Topic: DP-600 topic 1 question 72

HOTSPOT
-

You have an Azure Data Lake Storage Gen2 account named storage1 that contains a Parquet file named sales.parquet.

You have a Fabric tenant that contains a workspace named Workspace1.

Using a notebook in Workspace1, you need to load the content of the file to the default lakehouse. The solution must ensure that the content will display automatically as a table named Sales in Lakehouse explorer.

How should you complete the code? To answer, select the appropriate options in the answer area.

NOTE: Each correct selection is worth one point.

Re: DP-600 topic 1 question 72

delta
sales

Re: DP-600 topic 1 question 72

why? please provide some explanation

Re: DP-600 topic 1 question 72

I think it should only be sales because if saveastable is used, the argument should only be table name. Link: https://learn.microsoft.com/en-us/fabric/data-engineering/lakehouse-notebook-load-data.

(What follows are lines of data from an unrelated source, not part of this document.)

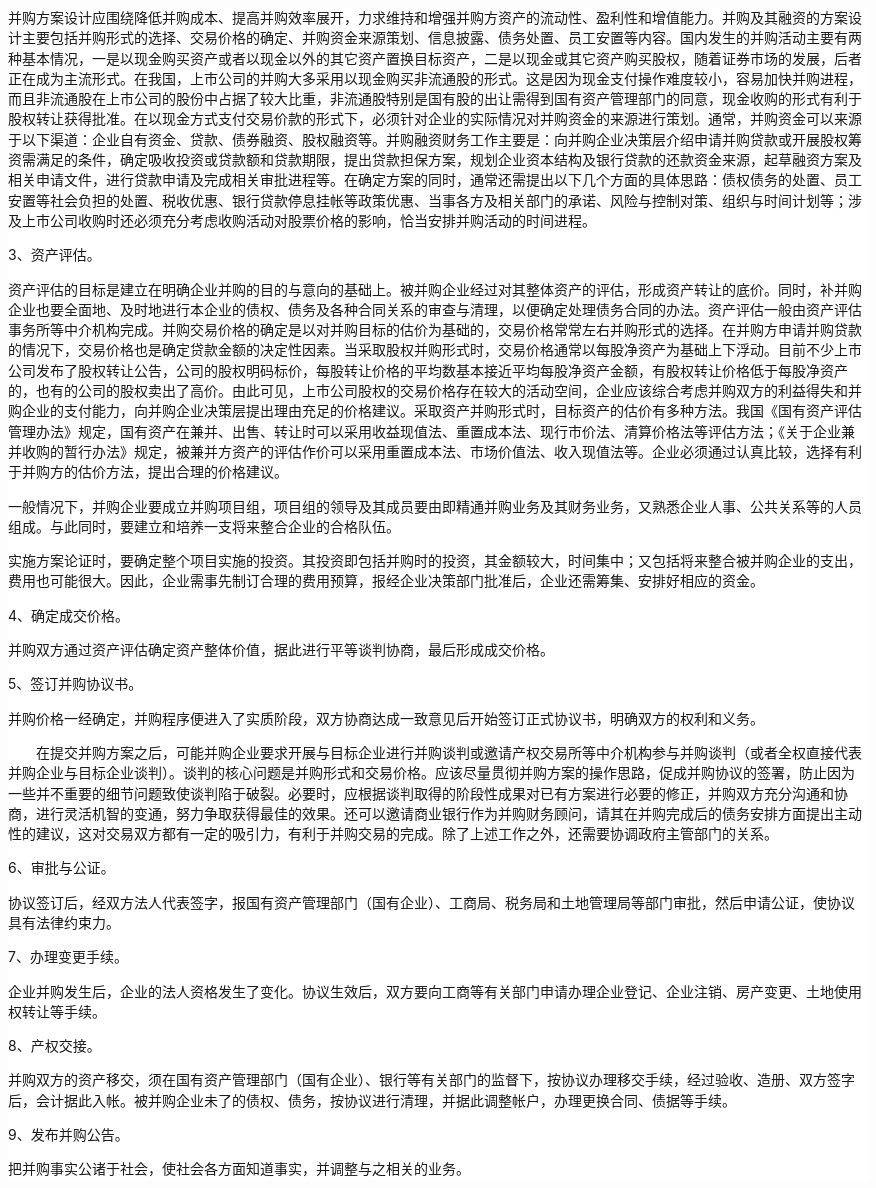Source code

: 并购方案设计应围绕降低并购成本、提高并购效率展开，力求维持和增强并购方资产的流动性、盈利性和增值能力。并购及其融资的方案设计主要包括并购形式的选择、交易价格的确定、并购资金来源策划、信息披露、债务处置、员工安置等内容。国内发生的并购活动主要有两种基本情况，一是以现金购买资产或者以现金以外的其它资产置换目标资产，二是以现金或其它资产购买股权，随着证券市场的发展，后者正在成为主流形式。在我国，上市公司的并购大多采用以现金购买非流通股的形式。这是因为现金支付操作难度较小，容易加快并购进程，而且非流通股在上市公司的股份中占据了较大比重，非流通股特别是国有股的出让需得到国有资产管理部门的同意，现金收购的形式有利于股权转让获得批准。在以现金方式支付交易价款的形式下，必须针对企业的实际情况对并购资金的来源进行策划。通常，并购资金可以来源于以下渠道：企业自有资金、贷款、债券融资、股权融资等。并购融资财务工作主要是：向并购企业决策层介绍申请并购贷款或开展股权筹资需满足的条件，确定吸收投资或贷款额和贷款期限，提出贷款担保方案，规划企业资本结构及银行贷款的还款资金来源，起草融资方案及相关申请文件，进行贷款申请及完成相关审批进程等。在确定方案的同时，通常还需提出以下几个方面的具体思路：债权债务的处置、员工安置等社会负担的处置、税收优惠、银行贷款停息挂帐等政策优惠、当事各方及相关部门的承诺、风险与控制对策、组织与时间计划等；涉及上市公司收购时还必须充分考虑收购活动对股票价格的影响，恰当安排并购活动的时间进程。

3、资产评估。

资产评估的目标是建立在明确企业并购的目的与意向的基础上。被并购企业经过对其整体资产的评估，形成资产转让的底价。同时，补并购企业也要全面地、及时地进行本企业的债权、债务及各种合同关系的审查与清理，以便确定处理债务合同的办法。资产评估一般由资产评估事务所等中介机构完成。并购交易价格的确定是以对并购目标的估价为基础的，交易价格常常左右并购形式的选择。在并购方申请并购贷款的情况下，交易价格也是确定贷款金额的决定性因素。当采取股权并购形式时，交易价格通常以每股净资产为基础上下浮动。目前不少上市公司发布了股权转让公告，公司的股权明码标价，每股转让价格的平均数基本接近平均每股净资产金额，有股权转让价格低于每股净资产的，也有的公司的股权卖出了高价。由此可见，上市公司股权的交易价格存在较大的活动空间，企业应该综合考虑并购双方的利益得失和并购企业的支付能力，向并购企业决策层提出理由充足的价格建议。采取资产并购形式时，目标资产的估价有多种方法。我国《国有资产评估管理办法》规定，国有资产在兼并、出售、转让时可以采用收益现值法、重置成本法、现行市价法、清算价格法等评估方法；《关于企业兼并收购的暂行办法》规定，被兼并方资产的评估作价可以采用重置成本法、市场价值法、收入现值法等。企业必须通过认真比较，选择有利于并购方的估价方法，提出合理的价格建议。

一般情况下，并购企业要成立并购项目组，项目组的领导及其成员要由即精通并购业务及其财务业务，又熟悉企业人事、公共关系等的人员组成。与此同时，要建立和培养一支将来整合企业的合格队伍。

实施方案论证时，要确定整个项目实施的投资。其投资即包括并购时的投资，其金额较大，时间集中；又包括将来整合被并购企业的支出，费用也可能很大。因此，企业需事先制订合理的费用预算，报经企业决策部门批准后，企业还需筹集、安排好相应的资金。

4、确定成交价格。

并购双方通过资产评估确定资产整体价值，据此进行平等谈判协商，最后形成成交价格。

5、签订并购协议书。

并购价格一经确定，并购程序便进入了实质阶段，双方协商达成一致意见后开始签订正式协议书，明确双方的权利和义务。

　　在提交并购方案之后，可能并购企业要求开展与目标企业进行并购谈判或邀请产权交易所等中介机构参与并购谈判（或者全权直接代表并购企业与目标企业谈判）。谈判的核心问题是并购形式和交易价格。应该尽量贯彻并购方案的操作思路，促成并购协议的签署，防止因为一些并不重要的细节问题致使谈判陷于破裂。必要时，应根据谈判取得的阶段性成果对已有方案进行必要的修正，并购双方充分沟通和协商，进行灵活机智的变通，努力争取获得最佳的效果。还可以邀请商业银行作为并购财务顾问，请其在并购完成后的债务安排方面提出主动性的建议，这对交易双方都有一定的吸引力，有利于并购交易的完成。除了上述工作之外，还需要协调政府主管部门的关系。

6、审批与公证。

协议签订后，经双方法人代表签字，报国有资产管理部门（国有企业）、工商局、税务局和土地管理局等部门审批，然后申请公证，使协议具有法律约束力。

7、办理变更手续。

企业并购发生后，企业的法人资格发生了变化。协议生效后，双方要向工商等有关部门申请办理企业登记、企业注销、房产变更、土地使用权转让等手续。

8、产权交接。

并购双方的资产移交，须在国有资产管理部门（国有企业）、银行等有关部门的监督下，按协议办理移交手续，经过验收、造册、双方签字后，会计据此入帐。被并购企业未了的债权、债务，按协议进行清理，并据此调整帐户，办理更换合同、债据等手续。

9、发布并购公告。

把并购事实公诸于社会，使社会各方面知道事实，并调整与之相关的业务。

Re: DP-600 topic 1 question 72

Saveastable so it is directly the name of the tables don't need to add tables/name

Re: DP-600 topic 1 question 72

delta & sales.
other options do not work in the context of the given code fragments (e.g. files/sales is for external tables but the path-parameter is missing here)

Re: DP-600 topic 1 question 72

delta
tables/sales

Re: DP-600 topic 1 question 72

"The solution must ensure that the content will display automatically as a table named Sales in Lakehouse explorer." - so only Delta in Tables section, otherwise table won`t be displayed automatically.
Delta, Tables.

Re: DP-600 topic 1 question 72

i missed that it has saveastable, so "Tables/" is not needed, it`s included to save function.
So only
1.Delta
2.sales.

Re: DP-600 topic 1 question 72

A) delta
B) Table/ sales --> The solution must ensure that the content will display automatically as a table named Sales in Lakehouse explorer

Re: DP-600 topic 1 question 72

Load data with an Apache Spark API
In the code cell of the notebook, use the following code example to read data from the source and load it into Files, Tables, or both sections of your lakehouse.

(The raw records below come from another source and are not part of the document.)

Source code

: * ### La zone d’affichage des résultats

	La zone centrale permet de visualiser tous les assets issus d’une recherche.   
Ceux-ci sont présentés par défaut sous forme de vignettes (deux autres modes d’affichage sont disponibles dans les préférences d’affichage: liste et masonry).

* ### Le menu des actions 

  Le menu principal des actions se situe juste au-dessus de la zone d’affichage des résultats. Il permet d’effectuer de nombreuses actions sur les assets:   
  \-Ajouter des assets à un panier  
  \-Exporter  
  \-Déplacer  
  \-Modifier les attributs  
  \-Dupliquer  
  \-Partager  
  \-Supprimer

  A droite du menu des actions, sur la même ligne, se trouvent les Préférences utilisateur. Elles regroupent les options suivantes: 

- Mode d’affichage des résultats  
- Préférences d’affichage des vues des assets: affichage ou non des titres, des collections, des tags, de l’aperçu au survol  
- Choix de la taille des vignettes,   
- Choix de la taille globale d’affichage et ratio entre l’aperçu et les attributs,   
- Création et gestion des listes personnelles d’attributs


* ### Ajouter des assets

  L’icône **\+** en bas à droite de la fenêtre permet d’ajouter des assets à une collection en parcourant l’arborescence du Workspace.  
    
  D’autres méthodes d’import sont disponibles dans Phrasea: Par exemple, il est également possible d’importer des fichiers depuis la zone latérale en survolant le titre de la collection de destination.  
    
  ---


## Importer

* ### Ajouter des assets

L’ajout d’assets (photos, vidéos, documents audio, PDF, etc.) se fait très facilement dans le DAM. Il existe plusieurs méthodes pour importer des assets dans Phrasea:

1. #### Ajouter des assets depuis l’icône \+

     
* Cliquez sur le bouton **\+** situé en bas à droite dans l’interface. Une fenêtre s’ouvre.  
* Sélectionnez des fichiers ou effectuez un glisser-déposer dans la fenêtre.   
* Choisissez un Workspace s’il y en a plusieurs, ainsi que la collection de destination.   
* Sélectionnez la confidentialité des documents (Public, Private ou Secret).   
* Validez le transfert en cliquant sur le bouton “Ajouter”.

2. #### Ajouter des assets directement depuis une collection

To specify the location to read from, you can use the relative path if the data is from the default lakehouse of current notebook, or you can use the absolute ABFS path if the data is from other lakehouse. you can copy this path from the context menu of the data

Screenshot showing menu option of copy action.

Copy ABFS path : this return the absolute path of the file

Copy relative path for Spark : this return the relative path of the file in the default lakehouse

Python

Copy
df = spark.read.parquet("location to read from")

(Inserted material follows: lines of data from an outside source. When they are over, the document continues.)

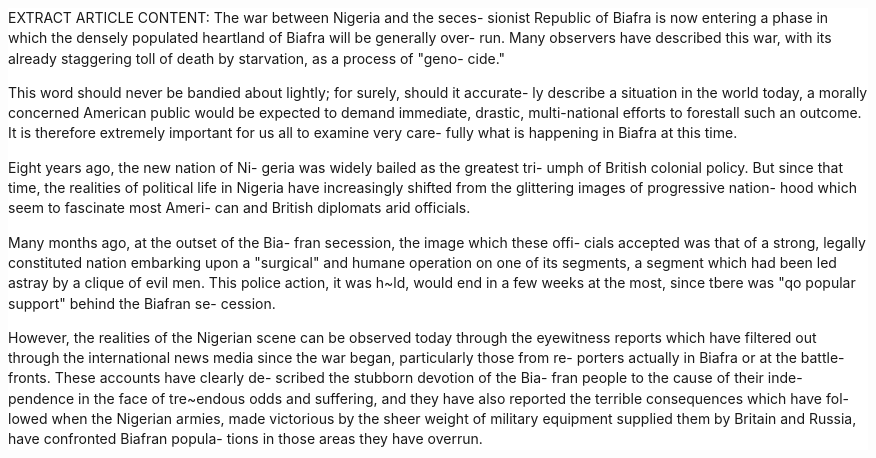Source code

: EXTRACT ARTICLE CONTENT:
The war between Nigeria and the seces-
sionist Republic of Biafra is now entering 
a phase in which the densely populated 
heartland of Biafra will be generally over-
run. Many observers have described this 
war, with its already staggering toll of 
death by starvation, as a process of "geno-
cide." 

This word should never be bandied 
about lightly; for surely, should it accurate-
ly describe a situation in the world today, 
a morally concerned American public 
would be expected to demand immediate, 
drastic, multi-national efforts to forestall 
such an outcome. It is therefore extremely 
important for us all to examine very care-
fully what is happening in Biafra at this 
time. 

Eight years ago, the new nation of Ni-
geria was widely bailed as the greatest tri-
umph of British colonial policy. But since 
that time, the realities of political life in 
Nigeria have increasingly shifted from the 
glittering images of progressive nation-
hood which seem to fascinate most Ameri-
can and British diplomats arid officials. 

Many months ago, at the outset of the Bia-
fran secession, the image which these offi-
cials accepted was that of a strong, legally 
constituted nation embarking upon a 
"surgical" and humane operation on one 
of its segments, a segment which had been 
led astray by a clique of evil men. This 
police action, it was h~ld, would end in a 
few weeks at the most, since tbere was "qo 
popular support" behind the Biafran se-
cession. 

However, the realities of the Nigerian 
scene can be observed today through the 
eyewitness reports which have filtered out 
through the international news media since 
the war began, particularly those from re-
porters actually in Biafra or at the battle-
fronts. These accounts have clearly de-
scribed the stubborn devotion of the Bia-
fran people to the cause of their inde-
pendence in the face of tre~endous odds 
and suffering, and they have also reported 
the terrible consequences which have fol-
lowed when the Nigerian armies, made 
victorious by the sheer weight of military 
equipment supplied them by Britain and 
Russia, have confronted Biafran popula-
tions in those areas they have overrun.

# Keep it if you want to save dataframe as CSV files to Files section of the default Lakehouse

df.write.mode("overwrite").format("csv").save("Files/ " + csv_table_name)

# Keep it if you want to save dataframe as Parquet files to Files section of the default Lakehouse

df.write.mode("overwrite").format("parquet").save("Files/" + parquet_table_name)

# Keep it if you want to save dataframe as a delta lake, parquet table to Tables section of the default Lakehouse

df.write.mode("overwrite").format("delta").saveAsTable(delta_table_name)

# Keep it if you want to save the dataframe as a delta lake, appending the data to an existing table

df.write.mode("append").format("delta").saveAsTable(delta_table_name)

Load data with a Pandas API
To support Pandas API, the default Lakehouse will be automatically mounted to the notebook. The mount point is '/lakehouse/default/'. You can use this mount point to read/write data from/to the default lakehouse. The "Copy File API Path" option from the context menu will return the File API path from that mount point. The path returned from the option Copy ABFS path also works for Pandas API.